JPMorgan “continues to respond to other MBS-related regulatory inquiries,” the New York-based company wrote in a regulatory filing listing investigations. Federal and state authorities have sent subpoenas and requests for information about its origination and purchase of mortgages, and the packaging of debts into bonds, the bank said.

Investigators asked about the “treatment of early payment defaults, potential breaches of securitization representations and warranties, reserves and due diligence in connection with securitizations,” it said.

Joe Evangelisti, a company spokesman, declined to comment. Charlotte, N.C.-based B of A said buyers of its mortgage bonds were sophisticated investors with ample access to underlying data.

Federal prosecutors are reluctant to bring criminal charges against a large bank that’s tightly interconnected with other firms because it could endanger national or global economies, U.S. Attorney General Eric Holder told a Senate Judiciary Committee hearing in March.

“It has an inhibiting impact on our ability to bring resolutions that I think would be more appropriate,” he said.

JPMorgan, led by chief executive Jamie Dimon had $2.44 trillion in assets and $1.2 trillion in deposits at the end of June, the filing shows. The company also held derivative contracts with a notional value of $73.5 trillion.

“The Department of Justice is likely to be extremely cautious” in the criminal probe, Coffee said. “If they did anything, they might indict a subsidiary” or individual executives, he said.

The Justice Department also cited FIRREA while suing McGraw Hill Financial Inc.’s Standard & Poor’s unit this year and Bank of New York Mellon Corp. in 2011. The act has a 10-year statute of limitations, giving investigators more time to file a complaint than other securities laws, which can have limits half that length.

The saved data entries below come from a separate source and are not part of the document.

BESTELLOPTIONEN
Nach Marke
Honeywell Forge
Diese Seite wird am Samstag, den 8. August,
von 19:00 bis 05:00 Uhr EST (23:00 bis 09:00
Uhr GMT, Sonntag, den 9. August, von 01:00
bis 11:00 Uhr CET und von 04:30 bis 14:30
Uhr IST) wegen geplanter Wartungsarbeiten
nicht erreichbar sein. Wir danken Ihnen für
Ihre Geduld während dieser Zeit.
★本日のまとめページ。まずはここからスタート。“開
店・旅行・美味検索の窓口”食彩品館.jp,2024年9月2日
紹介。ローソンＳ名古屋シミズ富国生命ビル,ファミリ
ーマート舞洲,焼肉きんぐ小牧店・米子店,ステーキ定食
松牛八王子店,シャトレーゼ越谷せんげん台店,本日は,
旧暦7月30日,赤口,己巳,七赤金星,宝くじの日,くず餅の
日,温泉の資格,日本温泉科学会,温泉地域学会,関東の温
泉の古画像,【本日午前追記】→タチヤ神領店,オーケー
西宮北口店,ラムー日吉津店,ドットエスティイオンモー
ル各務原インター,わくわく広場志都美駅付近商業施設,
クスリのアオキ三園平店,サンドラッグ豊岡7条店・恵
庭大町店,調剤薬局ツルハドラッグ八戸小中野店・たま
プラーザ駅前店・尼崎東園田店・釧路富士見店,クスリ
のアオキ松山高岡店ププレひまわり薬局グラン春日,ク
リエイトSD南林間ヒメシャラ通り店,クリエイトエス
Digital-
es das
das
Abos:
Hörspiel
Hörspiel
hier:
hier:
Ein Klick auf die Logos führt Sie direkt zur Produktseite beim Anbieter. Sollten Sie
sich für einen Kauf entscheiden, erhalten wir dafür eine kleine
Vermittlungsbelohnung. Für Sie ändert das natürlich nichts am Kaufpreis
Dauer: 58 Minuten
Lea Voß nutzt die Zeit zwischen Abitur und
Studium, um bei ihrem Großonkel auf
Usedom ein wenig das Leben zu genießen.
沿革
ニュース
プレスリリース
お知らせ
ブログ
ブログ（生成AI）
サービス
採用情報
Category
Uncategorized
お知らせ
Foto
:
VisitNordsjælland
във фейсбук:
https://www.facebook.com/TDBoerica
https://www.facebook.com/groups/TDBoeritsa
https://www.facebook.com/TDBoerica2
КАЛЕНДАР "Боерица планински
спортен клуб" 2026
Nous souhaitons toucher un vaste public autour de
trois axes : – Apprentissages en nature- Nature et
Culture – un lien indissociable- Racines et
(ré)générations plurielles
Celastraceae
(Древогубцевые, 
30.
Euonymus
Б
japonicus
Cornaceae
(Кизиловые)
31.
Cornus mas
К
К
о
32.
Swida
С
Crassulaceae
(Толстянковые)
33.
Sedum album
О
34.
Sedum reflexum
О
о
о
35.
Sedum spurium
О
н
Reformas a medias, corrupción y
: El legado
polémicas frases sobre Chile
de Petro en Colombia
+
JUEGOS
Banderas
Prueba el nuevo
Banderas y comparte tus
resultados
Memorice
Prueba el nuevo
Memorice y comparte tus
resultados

The U.S. has said it may seek as much as $5 billion in penalties against S&P for losses to banks and credit unions that relied on its credit ratings to invest in instruments including mortgage-backed securities. The government alleges the ratings weren’t objective and independent as promised. S&P said the claims are meritless and that other raters placed the same grades on products.

Authorities accused BNY Mellon of misleading clients of its foreign-exchange services by concealing the way it priced trades. A federal judge in New York in April rejected the firm’s argument that it couldn’t be sued under the law.

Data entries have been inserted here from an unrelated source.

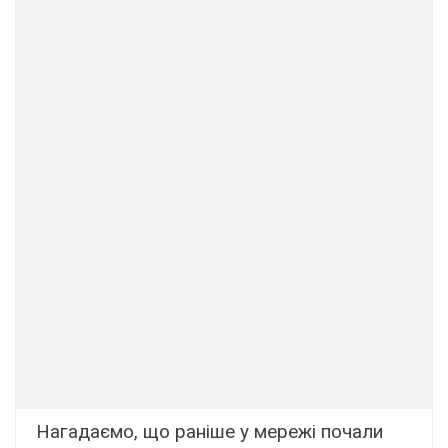
Нагадаємо, що раніше у мережі почали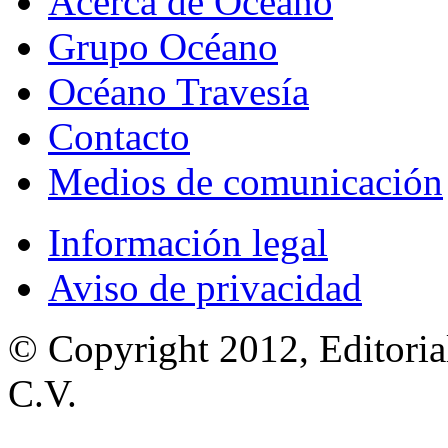
Acerca de Océano
Grupo Océano
Océano Travesía
Contacto
Medios de comunicación
Información legal
Aviso de privacidad
© Copyright 2012, Editoria
C.V.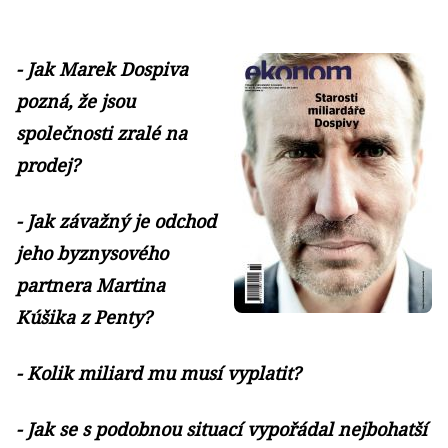
- Jak Marek Dospiva
pozná, že jsou
společnosti zralé na
prodej?
- Jak závažný je odchod
jeho byznysového
partnera Martina
Kúšika z Penty?
- Kolik miliard mu musí vyplatit?
- Jak se s podobnou situací vypořádal nejbohatší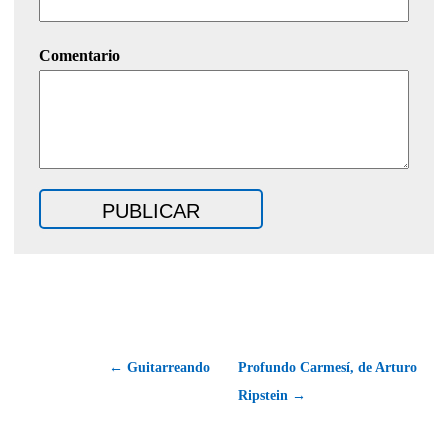
Comentario
← Guitarreando
Profundo Carmesí, de Arturo
Ripstein →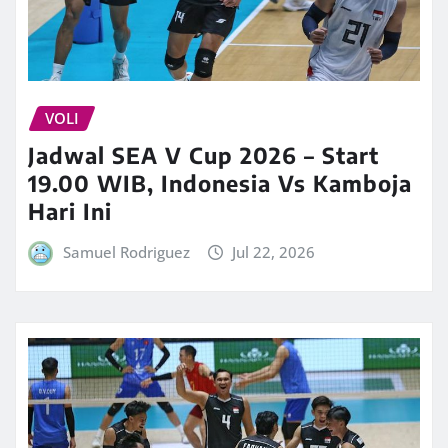
VOLI
Jadwal SEA V Cup 2026 – Start
19.00 WIB, Indonesia Vs Kamboja
Hari Ini
Samuel Rodriguez
Jul 22, 2026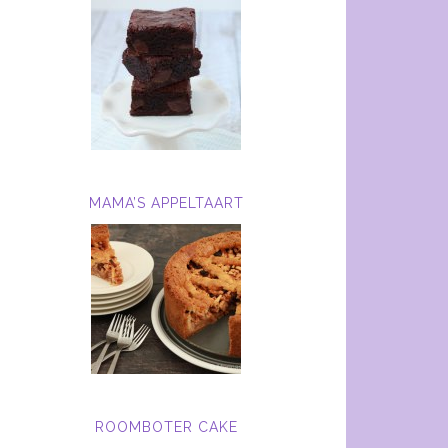
MAMA’S APPELTAART
ROOMBOTER CAKE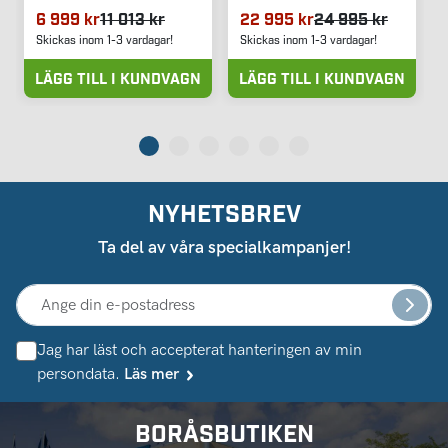
6 999 kr
11 013 kr
22 995 kr
24 995 kr
Skickas inom 1-3 vardagar!
Skickas inom 1-3 vardagar!
LÄGG TILL I KUNDVAGN
LÄGG TILL I KUNDVAGN
NYHETSBREV
Ta del av våra specialkampanjer!
Jag har läst och accepterat hanteringen av min
persondata.
Läs mer
BORÅSBUTIKEN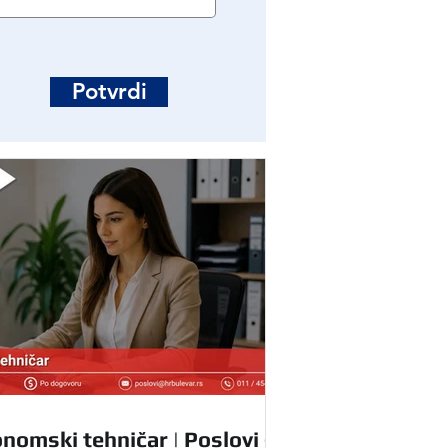
Potvrdi
nomski tehničar | Poslovi -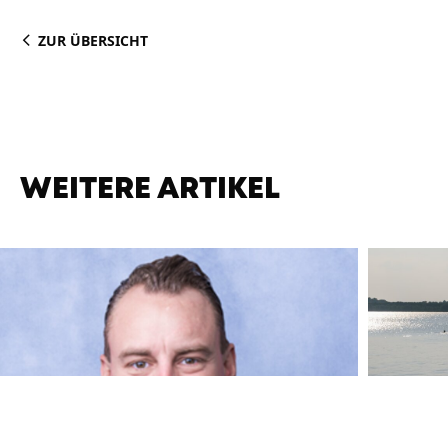
ZUR ÜBERSICHT
WEITERE ARTIKEL
07.08.2026
, Weilheim i. OB
07.08.202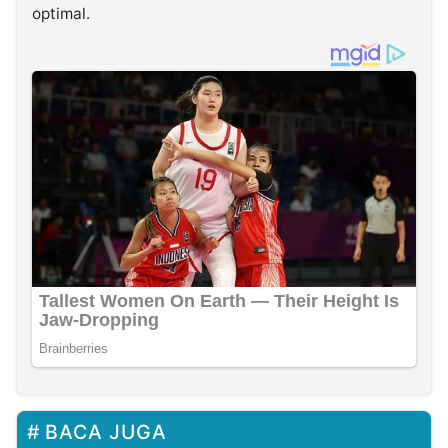
optimal.
BACA JUGA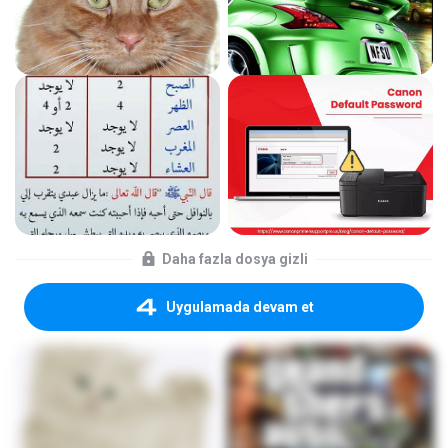
Daha fazla dosya gizli
Uygulamada devam et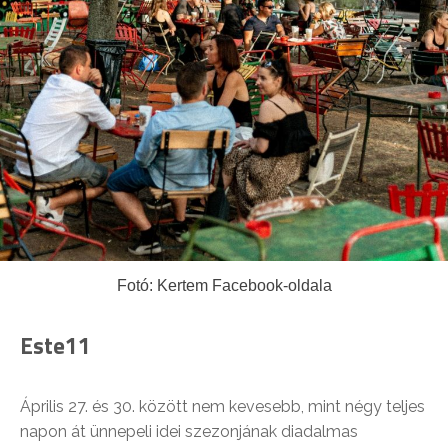
Fotó: Kertem Facebook-oldala
Este11
Április 27. és 30. között nem kevesebb, mint négy teljes
napon át ünnepeli idei szezonjának diadalmas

JPMorgan said it’s also cooperating with the Justice Department’s four-year-old antitrust probe of the credit-default-swaps market.

The firm is among more than a dozen financial institutions, including Morgan Stanley and Citigroup Inc., accused by the European Commission last month of colluding to curb competition in credit derivatives. JPMorgan said yesterday that it’s cooperating with that inquiry, among others.

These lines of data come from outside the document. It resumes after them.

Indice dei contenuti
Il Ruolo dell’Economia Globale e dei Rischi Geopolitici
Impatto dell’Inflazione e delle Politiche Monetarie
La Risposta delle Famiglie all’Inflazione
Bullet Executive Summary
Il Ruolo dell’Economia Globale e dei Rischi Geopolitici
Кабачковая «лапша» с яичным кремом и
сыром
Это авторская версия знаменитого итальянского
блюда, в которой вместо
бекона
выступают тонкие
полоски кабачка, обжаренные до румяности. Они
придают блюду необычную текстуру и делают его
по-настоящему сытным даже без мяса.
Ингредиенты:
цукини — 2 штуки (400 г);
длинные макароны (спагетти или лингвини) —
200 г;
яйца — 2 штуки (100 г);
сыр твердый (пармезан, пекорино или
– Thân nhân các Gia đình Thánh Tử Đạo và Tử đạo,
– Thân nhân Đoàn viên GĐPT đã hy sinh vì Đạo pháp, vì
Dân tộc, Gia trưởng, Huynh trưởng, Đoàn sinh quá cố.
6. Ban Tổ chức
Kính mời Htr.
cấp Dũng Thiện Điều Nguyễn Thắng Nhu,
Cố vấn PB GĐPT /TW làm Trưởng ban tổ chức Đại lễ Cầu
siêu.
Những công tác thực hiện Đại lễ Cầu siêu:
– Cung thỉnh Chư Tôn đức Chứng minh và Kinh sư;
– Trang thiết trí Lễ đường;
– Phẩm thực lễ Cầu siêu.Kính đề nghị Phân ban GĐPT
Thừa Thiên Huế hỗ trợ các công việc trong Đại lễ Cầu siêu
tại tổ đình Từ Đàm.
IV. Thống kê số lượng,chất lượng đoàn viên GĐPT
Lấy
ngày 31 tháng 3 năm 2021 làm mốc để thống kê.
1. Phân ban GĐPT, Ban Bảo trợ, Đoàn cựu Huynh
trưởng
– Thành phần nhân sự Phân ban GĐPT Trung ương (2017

Separately, the bank received subpoenas and requests for information from the U.S. Attorney’s Office in Connecticut and the SEC regarding its discussions with other firms about mortgage-bond transactions, the filing shows. New York state bank regulators are examining JPMorgan’s handling of home loans for properties affected by superstorm Sandy last year.

JPMorgan sets aside reserves to help cover its legal bills, estimating that losses from lawsuits and investigations could exceed its legal reserves by as much as $6.8 billion, according to its regulatory filing. The bank, which doesn’t disclose the total size of its legal reserve, spent $678 million on litigation expenses in the second quarter, up from $323 million in the same period last year.